Shares of Aclaris Therapeutics, Inc. (NASDAQ:ACRS), a clinical-stage specialty pharmaceutical company, fell by more than 10% in early morning trading on Thursday. This southward move was sparked by a $65 million public offering intended to fund the regulatory filing of Aclaris' lead product candidate, A-101, a topical solution for the treatment of a fairly common noncancerous skin growth known as seborrheic keratosis (SK); and to potentially raise a sales force upon its approval.
Aclaris recently announced positive top-line results from A-101's twin pivotal late-stage trials, where this topical solution effectively cleared a highly significant percentage of SK lesions in comparison to patients receiving placebo. While this clinical development is certainly great news for shareholders going forward, the fact of the matter is that the biotech's last stated cash position of $84 million simply wasn't enough for it to successfully transition into the commercial phase of its life cycle. Simply put, this sizable secondary offering is a necessary evil right now -- but one that could pay bigger dividends down the road.
Aclaris is hoping to have A-101's regulatory filing in the hands of the FDA sometime in first quarter of 2017. So, if that line holds, this prescription topical solution could reach the market by perhaps the fourth quarter of next year.
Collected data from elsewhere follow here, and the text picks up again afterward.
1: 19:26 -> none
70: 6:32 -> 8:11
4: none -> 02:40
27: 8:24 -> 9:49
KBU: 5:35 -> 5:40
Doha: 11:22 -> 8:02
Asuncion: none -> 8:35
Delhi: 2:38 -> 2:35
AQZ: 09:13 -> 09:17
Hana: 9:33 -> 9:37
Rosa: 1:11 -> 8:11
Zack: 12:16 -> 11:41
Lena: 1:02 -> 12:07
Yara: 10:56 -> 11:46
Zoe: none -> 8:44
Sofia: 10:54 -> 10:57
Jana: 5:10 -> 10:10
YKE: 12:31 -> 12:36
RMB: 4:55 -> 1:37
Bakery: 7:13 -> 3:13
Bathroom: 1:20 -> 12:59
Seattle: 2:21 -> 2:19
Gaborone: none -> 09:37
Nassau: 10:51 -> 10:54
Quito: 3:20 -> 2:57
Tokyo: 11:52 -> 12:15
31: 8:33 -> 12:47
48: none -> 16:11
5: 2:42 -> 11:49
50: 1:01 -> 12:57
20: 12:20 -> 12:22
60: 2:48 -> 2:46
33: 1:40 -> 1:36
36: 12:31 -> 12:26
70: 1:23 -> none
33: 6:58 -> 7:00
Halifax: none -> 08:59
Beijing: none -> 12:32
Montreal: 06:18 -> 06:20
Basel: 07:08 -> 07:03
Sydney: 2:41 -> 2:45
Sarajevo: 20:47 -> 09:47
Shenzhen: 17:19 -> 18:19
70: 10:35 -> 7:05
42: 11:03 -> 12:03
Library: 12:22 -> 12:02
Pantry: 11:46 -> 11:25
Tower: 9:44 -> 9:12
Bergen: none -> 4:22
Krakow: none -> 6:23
On the valuation side of the ledger, A-101 has the potential to be a particularly important catalyst for the company going forward. After all, 83 million Americans are reportedly afflicted with non-cancerous skin lesions, meaning that this product candidate would only have to capture a small slice of this huge market to be a noteworthy revenue source for a company with a market cap of $446 million at preset.
All in all, A-101's fairly strong late-stage results and its compelling market opportunity arguably merit a deeper look at this speculative biotech stock -- even though investors should always bear in mind that nothing is ever a sure thing when it comes to the FDA.